The genetic code was likely complete in its current form by the time of the last universal common ancestor (LUCA). Several scenarios have been proposed for explaining the code's pre-LUCA emergence and expansion, and the relative order of the appearance of amino acids used in translation. One co-evolutionary model of genetic code expansion proposes that at least some amino acids were added to the code by the ancient divergence of aminoacyl-tRNA synthetase (aaRS) families. Of all the amino acids used within the genetic code, Trp is most frequently claimed as a relatively recent addition. We observe that, since TrpRS and TyrRS are paralogous protein families retaining significant sequence similarity, the inferred sequence composition of their ancestor can be used to evaluate this co-evolutionary model of genetic code expansion. We show that ancestral sequence reconstructions of the pre-LUCA paralog ancestor of TyrRS and TrpRS have several sites containing Tyr, yet a complete absence of sites containing Trp. This is consistent with the paralog ancestor being specific for the utilization of Tyr, with Trp being a subsequent addition to the genetic code facilitated by a process of aaRS divergence and neofunctionalization. Only after this divergence could Trp be specifically encoded and incorporated into proteins, including the TyrRS and TrpRS descendant lineages themselves. This early absence of Trp is observed under both homogeneous and non-homogeneous models of ancestral sequence reconstruction. Simulations support that this observed absence of Trp is unlikely to be due to chance or model bias. These results support that the final stages of genetic code evolution occurred well within the "protein world," and that the presence-absence of Trp within conserved sites of ancient protein domains is a likely measure of their relative antiquity, permitting the relative timing of extremely early events within protein evolution before LUCA.

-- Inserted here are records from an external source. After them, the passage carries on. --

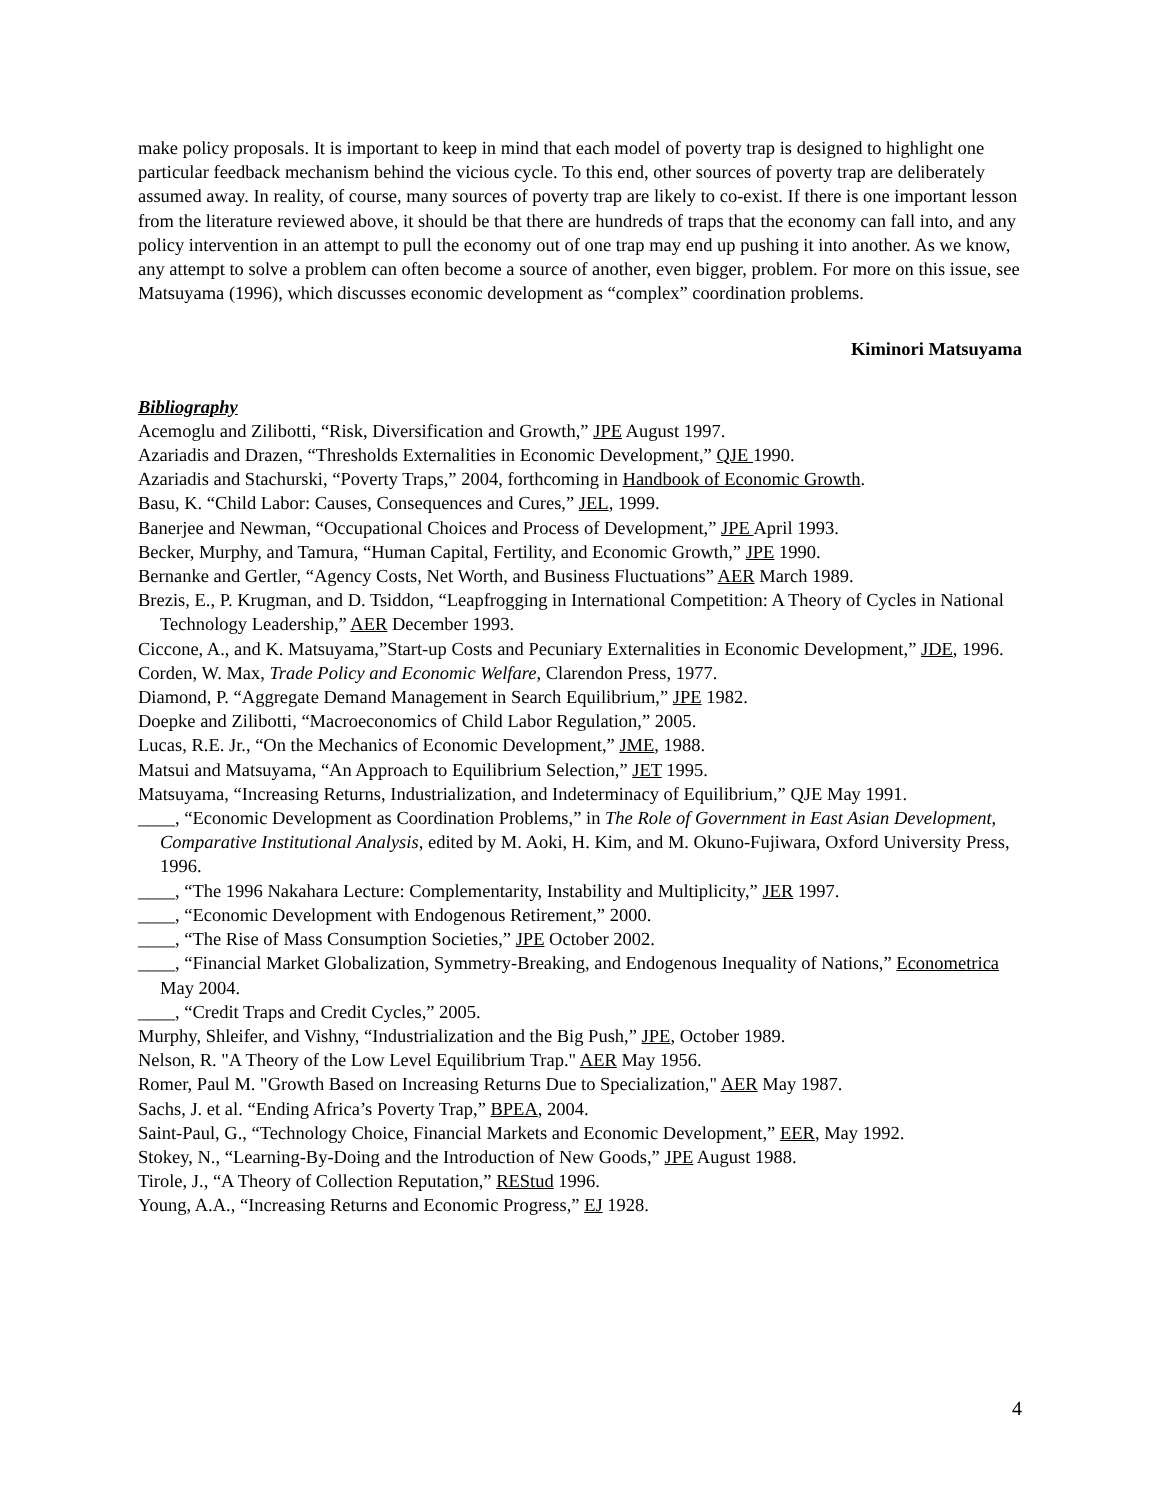make policy proposals. It is important to keep in mind that each model of poverty trap is designed to highlight one particular feedback mechanism behind the vicious cycle. To this end, other sources of poverty trap are deliberately assumed away. In reality, of course, many sources of poverty trap are likely to co-exist. If there is one important lesson from the literature reviewed above, it should be that there are hundreds of traps that the economy can fall into, and any policy intervention in an attempt to pull the economy out of one trap may end up pushing it into another. As we know, any attempt to solve a problem can often become a source of another, even bigger, problem. For more on this issue, see Matsuyama (1996), which discusses economic development as “complex” coordination problems.
Kiminori Matsuyama
Bibliography
Acemoglu and Zilibotti, “Risk, Diversification and Growth,” JPE August 1997.
Azariadis and Drazen, “Thresholds Externalities in Economic Development,” QJE 1990.
Azariadis and Stachurski, “Poverty Traps,” 2004, forthcoming in Handbook of Economic Growth.
Basu, K. “Child Labor: Causes, Consequences and Cures,” JEL, 1999.
Banerjee and Newman, “Occupational Choices and Process of Development,” JPE April 1993.
Becker, Murphy, and Tamura, “Human Capital, Fertility, and Economic Growth,” JPE 1990.
Bernanke and Gertler, “Agency Costs, Net Worth, and Business Fluctuations” AER March 1989.
Brezis, E., P. Krugman, and D. Tsiddon, “Leapfrogging in International Competition: A Theory of Cycles in National Technology Leadership,” AER December 1993.
Ciccone, A., and K. Matsuyama,”Start-up Costs and Pecuniary Externalities in Economic Development,” JDE, 1996.
Corden, W. Max, Trade Policy and Economic Welfare, Clarendon Press, 1977.
Diamond, P. “Aggregate Demand Management in Search Equilibrium,” JPE 1982.
Doepke and Zilibotti, “Macroeconomics of Child Labor Regulation,” 2005.
Lucas, R.E. Jr., “On the Mechanics of Economic Development,” JME, 1988.
Matsui and Matsuyama, “An Approach to Equilibrium Selection,” JET 1995.
Matsuyama, “Increasing Returns, Industrialization, and Indeterminacy of Equilibrium,” QJE May 1991.
____, “Economic Development as Coordination Problems,” in The Role of Government in East Asian Development, Comparative Institutional Analysis, edited by M. Aoki, H. Kim, and M. Okuno-Fujiwara, Oxford University Press, 1996.
____, “The 1996 Nakahara Lecture: Complementarity, Instability and Multiplicity,” JER 1997.
____, “Economic Development with Endogenous Retirement,” 2000.
____, “The Rise of Mass Consumption Societies,” JPE October 2002.
____, “Financial Market Globalization, Symmetry-Breaking, and Endogenous Inequality of Nations,” Econometrica May 2004.
____, “Credit Traps and Credit Cycles,” 2005.
Murphy, Shleifer, and Vishny, “Industrialization and the Big Push,” JPE, October 1989.
Nelson, R. "A Theory of the Low Level Equilibrium Trap." AER May 1956.
Romer, Paul M. "Growth Based on Increasing Returns Due to Specialization," AER May 1987.
Sachs, J. et al. “Ending Africa’s Poverty Trap,” BPEA, 2004.
Saint-Paul, G., “Technology Choice, Financial Markets and Economic Development,” EER, May 1992.
Stokey, N., “Learning-By-Doing and the Introduction of New Goods,” JPE August 1988.
Tirole, J., “A Theory of Collection Reputation,” REStud 1996.
Young, A.A., “Increasing Returns and Economic Progress,” EJ 1928.
4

在最后一个普遍共同祖先(LUCA)出现之时,遗传密码可能就已经以其当前的形式完备了。人们提出了几种设想来解释遗传密码在LUCA出现之前的起源与扩展,以及翻译过程中所使用氨基酸出现的相对顺序。一种遗传密码扩展的共同进化模型提出,至少有一些氨基酸是通过氨酰-tRNA合成酶(aaRS)家族的古老分化而添加到密码中的。在遗传密码所使用的所有氨基酸中,色氨酸(Trp)最常被认为是相对较晚才添加进去的。我们观察到,由于色氨酸-tRNA合成酶(TrpRS)和酪氨酸-tRNA合成酶(TyrRS)是保留了显著序列相似性的旁系同源蛋白家族,因此可以利用它们祖先的推断序列组成来评估这种遗传密码扩展的共同进化模型。我们表明,对TyrRS和TrpRS的LUCA之前的旁系同源祖先进行的祖先序列重建显示,有几个位点含有酪氨酸,但完全没有含有色氨酸的位点。这与旁系同源祖先专门用于利用酪氨酸是一致的,色氨酸是后来通过aaRS分化和新功能化过程添加到遗传密码中的。只有在这种分化之后,色氨酸才能被特异性编码并掺入蛋白质中,包括TyrRS和TrpRS的后代谱系本身。在祖先序列重建的均匀和非均匀模型下都观察到了色氨酸在早期的缺失。模拟结果支持,观察到的色氨酸缺失不太可能是由于偶然或模型偏差。这些结果支持遗传密码进化的最后阶段是在“蛋白质世界”中充分发生的,并且古代蛋白质结构域保守位点中色氨酸的有无可能是衡量它们相对古老程度的一个指标,从而可以确定在LUCA之前蛋白质进化中极早期事件发生的相对时间。